Les frères Rattaire
admin | 14 novembre 2010Le 11 novembre dernier, remontant dans ma voiture après la cérémonie de commémoration de Wissous, j’écoutais la fin de la présentation d’un livre. 3 hommes, 3 frères, dont le nom ne figurait pas dans le monument aux morts de leur village pour une sombre histoire entre le maire et le père des 3 soldats.
En faisant mes courses, je me mis en quête du livre dont j’ignorais l’auteur, le titre et dont j’avais juste eu le temps de retenir la maison d’Edition. Héloïse D’Ormesson, la fille de Jean. Je savais donc qu’Auchan l’aurait.
Je mis un certain temps à le trouver, tout en bas du rayon des livres politico-historico-médiatiques. Je n’aime pas acheter mes livres en supermarché. Non par principe, mais juste parce que tant que le livre « le rangement des livres pour les nuls » ne sera pas publié on est pas prêts d’avoir des rayonnages ordonnées avec quelque logique dans les grandes surfaces…
Bref, alors qu’un livre d’un « directeur d’école » concernant les « mots d’excuses des parents » trône sur l’étalage, je suis à genoux pour trouver le livre sur les Frères Rattaire.
Ayant pris l’habitude de me méfier de moi même, je l’achète sans regarder la quatrième de couverture. Le soir venu, sans aller chercher quoique ce soit sur l’auteur, je le lis et le dévore en une heure. Il ne fait que 125 pages.

======

→ CONSIGNE: Recopiez intégralement le billet ci-dessus sur les frères Rattaire, sans en modifier un seul mot.

→ MATÉRIEL FOURNI:

======

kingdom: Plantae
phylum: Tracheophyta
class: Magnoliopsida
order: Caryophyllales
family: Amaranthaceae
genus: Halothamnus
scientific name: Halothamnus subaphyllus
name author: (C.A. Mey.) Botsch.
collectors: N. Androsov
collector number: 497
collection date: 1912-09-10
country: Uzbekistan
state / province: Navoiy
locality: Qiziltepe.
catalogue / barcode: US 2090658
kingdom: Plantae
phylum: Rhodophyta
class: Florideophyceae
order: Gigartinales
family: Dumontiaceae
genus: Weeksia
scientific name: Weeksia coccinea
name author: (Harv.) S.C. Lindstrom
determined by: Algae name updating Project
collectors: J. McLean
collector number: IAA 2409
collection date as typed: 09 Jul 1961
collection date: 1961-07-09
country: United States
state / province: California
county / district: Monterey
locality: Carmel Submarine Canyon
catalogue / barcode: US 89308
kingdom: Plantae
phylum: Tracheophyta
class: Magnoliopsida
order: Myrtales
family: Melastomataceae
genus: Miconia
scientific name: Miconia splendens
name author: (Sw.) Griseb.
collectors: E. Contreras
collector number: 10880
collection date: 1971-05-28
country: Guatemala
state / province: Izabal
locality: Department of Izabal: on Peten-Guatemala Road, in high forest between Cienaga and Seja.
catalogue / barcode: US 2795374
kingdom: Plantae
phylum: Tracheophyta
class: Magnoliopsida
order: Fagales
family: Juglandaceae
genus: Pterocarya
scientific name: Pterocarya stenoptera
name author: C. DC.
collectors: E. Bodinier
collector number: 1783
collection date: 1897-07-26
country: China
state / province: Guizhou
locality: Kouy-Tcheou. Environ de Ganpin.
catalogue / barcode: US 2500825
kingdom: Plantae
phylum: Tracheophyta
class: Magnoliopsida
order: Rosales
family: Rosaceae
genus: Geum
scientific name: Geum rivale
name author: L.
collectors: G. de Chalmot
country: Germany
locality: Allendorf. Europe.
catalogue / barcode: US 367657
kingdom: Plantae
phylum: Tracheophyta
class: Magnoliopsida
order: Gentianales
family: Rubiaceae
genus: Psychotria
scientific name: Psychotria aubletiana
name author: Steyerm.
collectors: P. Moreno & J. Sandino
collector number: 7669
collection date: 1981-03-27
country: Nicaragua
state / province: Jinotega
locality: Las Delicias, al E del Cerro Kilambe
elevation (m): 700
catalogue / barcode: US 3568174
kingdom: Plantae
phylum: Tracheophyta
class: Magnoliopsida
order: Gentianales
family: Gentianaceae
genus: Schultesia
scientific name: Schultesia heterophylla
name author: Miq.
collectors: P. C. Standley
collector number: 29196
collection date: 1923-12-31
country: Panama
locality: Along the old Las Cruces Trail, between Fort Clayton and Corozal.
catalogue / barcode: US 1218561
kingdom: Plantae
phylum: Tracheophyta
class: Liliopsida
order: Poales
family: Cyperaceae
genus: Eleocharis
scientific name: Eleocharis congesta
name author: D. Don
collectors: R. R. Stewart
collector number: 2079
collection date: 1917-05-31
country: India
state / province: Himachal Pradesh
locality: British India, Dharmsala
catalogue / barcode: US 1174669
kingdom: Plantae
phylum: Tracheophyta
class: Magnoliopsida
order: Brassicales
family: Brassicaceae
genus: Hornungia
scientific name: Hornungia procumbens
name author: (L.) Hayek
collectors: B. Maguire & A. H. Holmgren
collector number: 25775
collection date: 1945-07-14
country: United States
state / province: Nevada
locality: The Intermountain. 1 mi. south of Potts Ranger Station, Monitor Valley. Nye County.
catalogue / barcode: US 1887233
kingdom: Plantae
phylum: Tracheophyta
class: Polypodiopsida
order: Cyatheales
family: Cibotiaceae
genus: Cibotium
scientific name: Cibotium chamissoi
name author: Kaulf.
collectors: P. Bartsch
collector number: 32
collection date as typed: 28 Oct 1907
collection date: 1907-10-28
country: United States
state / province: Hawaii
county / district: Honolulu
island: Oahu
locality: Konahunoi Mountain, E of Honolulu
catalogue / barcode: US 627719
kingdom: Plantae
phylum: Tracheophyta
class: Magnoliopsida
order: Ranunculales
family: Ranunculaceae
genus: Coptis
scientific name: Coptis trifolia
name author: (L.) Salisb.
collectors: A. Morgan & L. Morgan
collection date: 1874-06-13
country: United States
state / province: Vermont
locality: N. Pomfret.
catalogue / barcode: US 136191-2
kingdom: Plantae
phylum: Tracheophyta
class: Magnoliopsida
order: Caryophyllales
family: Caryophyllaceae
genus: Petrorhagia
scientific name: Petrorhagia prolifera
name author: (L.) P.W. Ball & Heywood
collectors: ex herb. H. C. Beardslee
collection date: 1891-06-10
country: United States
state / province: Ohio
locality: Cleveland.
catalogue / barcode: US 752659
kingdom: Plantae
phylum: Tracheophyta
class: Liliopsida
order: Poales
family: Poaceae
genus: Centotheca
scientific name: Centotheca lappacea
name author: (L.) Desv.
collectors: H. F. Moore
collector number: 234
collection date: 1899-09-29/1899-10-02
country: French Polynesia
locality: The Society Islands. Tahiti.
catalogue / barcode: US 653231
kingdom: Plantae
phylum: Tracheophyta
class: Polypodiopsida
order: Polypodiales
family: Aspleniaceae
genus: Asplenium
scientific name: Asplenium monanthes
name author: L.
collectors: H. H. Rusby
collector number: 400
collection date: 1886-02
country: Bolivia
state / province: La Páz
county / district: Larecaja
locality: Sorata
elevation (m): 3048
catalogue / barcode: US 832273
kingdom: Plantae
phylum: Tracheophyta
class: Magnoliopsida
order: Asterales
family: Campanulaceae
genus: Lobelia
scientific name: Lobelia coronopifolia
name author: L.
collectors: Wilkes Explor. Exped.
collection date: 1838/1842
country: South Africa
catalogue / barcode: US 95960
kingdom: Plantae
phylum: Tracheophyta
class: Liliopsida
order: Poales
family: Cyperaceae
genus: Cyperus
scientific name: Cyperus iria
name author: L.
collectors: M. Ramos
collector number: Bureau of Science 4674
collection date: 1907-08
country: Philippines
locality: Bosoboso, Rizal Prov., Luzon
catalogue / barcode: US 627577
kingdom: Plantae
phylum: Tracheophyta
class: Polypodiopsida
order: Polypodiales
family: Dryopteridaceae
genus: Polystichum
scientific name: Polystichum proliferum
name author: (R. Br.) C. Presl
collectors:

======

→ SOLUTION PROPOSÉE:
Les frères Rattaire
admin | 14 novembre 2010Le 11 novembre dernier, remontant dans ma voiture après la cérémonie de commémoration de Wissous, j’écoutais la fin de la présentation d’un livre. 3 hommes, 3 frères, dont le nom ne figurait pas dans le monument aux morts de leur village pour une sombre histoire entre le maire et le père des 3 soldats.
En faisant mes courses, je me mis en quête du livre dont j’ignorais l’auteur, le titre et dont j’avais juste eu le temps de retenir la maison d’Edition. Héloïse D’Ormesson, la fille de Jean. Je savais donc qu’Auchan l’aurait.
Je mis un certain temps à le trouver, tout en bas du rayon des livres politico-historico-médiatiques. Je n’aime pas acheter mes livres en supermarché. Non par principe, mais juste parce que tant que le livre « le rangement des livres pour les nuls » ne sera pas publié on est pas prêts d’avoir des rayonnages ordonnées avec quelque logique dans les grandes surfaces…
Bref, alors qu’un livre d’un « directeur d’école » concernant les « mots d’excuses des parents » trône sur l’étalage, je suis à genoux pour trouver le livre sur les Frères Rattaire.
Ayant pris l’habitude de me méfier de moi même, je l’achète sans regarder la quatrième de couverture. Le soir venu, sans aller chercher quoique ce soit sur l’auteur, je le lis et le dévore en une heure. Il ne fait que 125 pages.